_Directive_
Copy every line of the data in which the word "Consiglio" occurs.

_Records for the task_
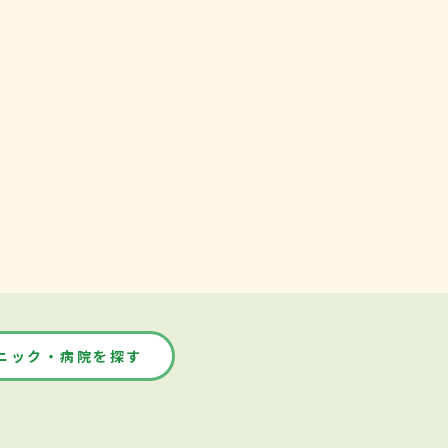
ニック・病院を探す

---

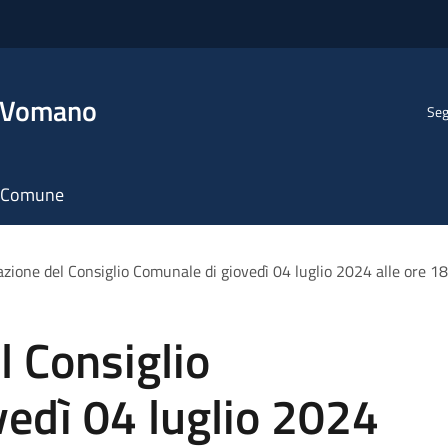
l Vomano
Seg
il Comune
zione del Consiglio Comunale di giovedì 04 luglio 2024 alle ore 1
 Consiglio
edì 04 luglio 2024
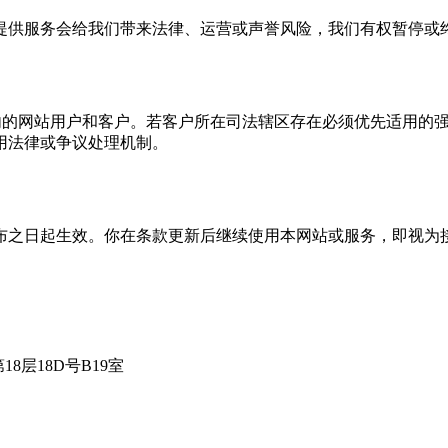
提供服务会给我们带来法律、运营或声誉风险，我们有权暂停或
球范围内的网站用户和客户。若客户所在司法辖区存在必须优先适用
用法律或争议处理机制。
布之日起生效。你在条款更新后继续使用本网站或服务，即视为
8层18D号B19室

--

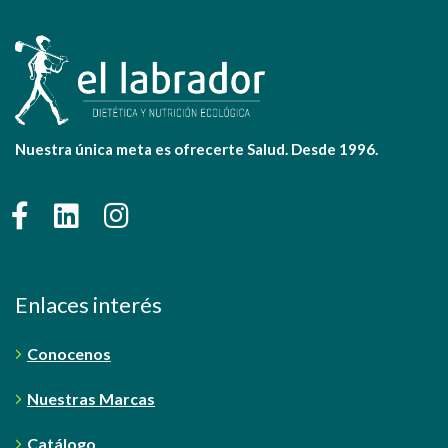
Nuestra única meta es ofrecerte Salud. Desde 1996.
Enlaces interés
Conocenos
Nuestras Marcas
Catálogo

_Finished task_
zione del Consiglio Comunale di giovedì 04 luglio 2024 alle ore 1
 Consiglio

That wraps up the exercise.